There was a nervous moment the first time they used the stolen transmitter organ, but it went off smoothly. After that, they were able to move freely in Engineer society. It was a strange world, steeped in ritual that would have instantly confounded a novice. But they had received an instant course in religion and fell back on the memories of Rosy-Red-Ring that were burned into their minds.

They took the name Earth-Revenger 9954f, a common name attached to a random number with the "f" added as a mark of status. Only Engineers who had borne a hundred children were supposed to add the letter to their names. Theoretically, births were supposed to be recorded at Ringpainter Temple, clear across the Ring from them, where what records it was possible to keep in Ring society were stored. But there was no danger once they had verified that their stolen transmitter would fool the Engineers. Even in Engineer society, where social contact was more important than among Consers, the chance of meeting the same person twice was small. The chance of Parameter and Solstice meeting the real Earth-Revenger 9954f was not even worth thinking about.

The place they stayed around was the very rock she had pushed off from on the day of her capture, the rock from which Rosy-Red-Ring had left on her final day.
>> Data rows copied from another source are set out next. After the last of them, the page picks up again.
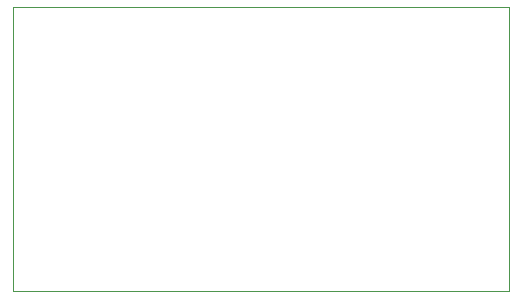
<source format=gbr>
%TF.GenerationSoftware,KiCad,Pcbnew,(5.1.6)-1*%
%TF.CreationDate,2020-11-02T22:50:54-07:00*%
%TF.ProjectId,single_driver,73696e67-6c65-45f6-9472-697665722e6b,rev?*%
%TF.SameCoordinates,Original*%
%TF.FileFunction,Profile,NP*%
%FSLAX46Y46*%
G04 Gerber Fmt 4.6, Leading zero omitted, Abs format (unit mm)*
G04 Created by KiCad (PCBNEW (5.1.6)-1) date 2020-11-02 22:50:54*
%MOMM*%
%LPD*%
G01*
G04 APERTURE LIST*
%TA.AperFunction,Profile*%
%ADD10C,0.050000*%
%TD*%
G04 APERTURE END LIST*
D10*
X138000000Y-92000000D02*
X180000000Y-92000000D01*
X138000000Y-116000000D02*
X138000000Y-92000000D01*
X180000000Y-116000000D02*
X138000000Y-116000000D01*
X180000000Y-92000000D02*
X180000000Y-116000000D01*
M02*

</source>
It was a communications center, a social hall, a gossip rendezvous; the means by which the Engineers were able to keep their cohesiveness against the formidable odds of empty space.

She took over the job of station manager, a largely informal, voluntary post that meant you stayed in the station and loosely coordinated the activities there. These consisted of posting in written form information that was too important to entrust to word of mouth, and generally trying to pump each incoming Engineer for that type of information. As such, it was ideally suited for what she wanted to do.

There was the problem of her pregnancy. Pregnant women needed a lot of sunshine and rock and ice, and generally didn't take the job. She faced a lot of questions about it, but got away with her story about just plain liking the job so much she didn't want to give it up.

But the problem of getting enough sunlight was real. The location of the station was deep enough inside the Rings by now that the incident sunlight was low. She should have gone above the plane to where the light wasn't scattered off so many rocks, but she couldn't.

She compromised by spending all her free time outside the station with Solstice in her extended configuration.

The prime topic of conversation was the failure of the Pop Edict, and it was this that led her to information about Equinox.

Under the Edict, each Engineer was to undergo a sex change and spend nine years as a female for every year as a male. Three children were to be borne each of those years. The figures told a different story.

It was the first resistance to an Edict; unorganized, but still disturbing. There was much debate about it, and much solemn rededication. Everyone vowed to bear as many children as she could, but Parameter wondered how sincere it was. Her own sampling of Engineers revealed that females did outnumber males, but only by three to one, not nine to one.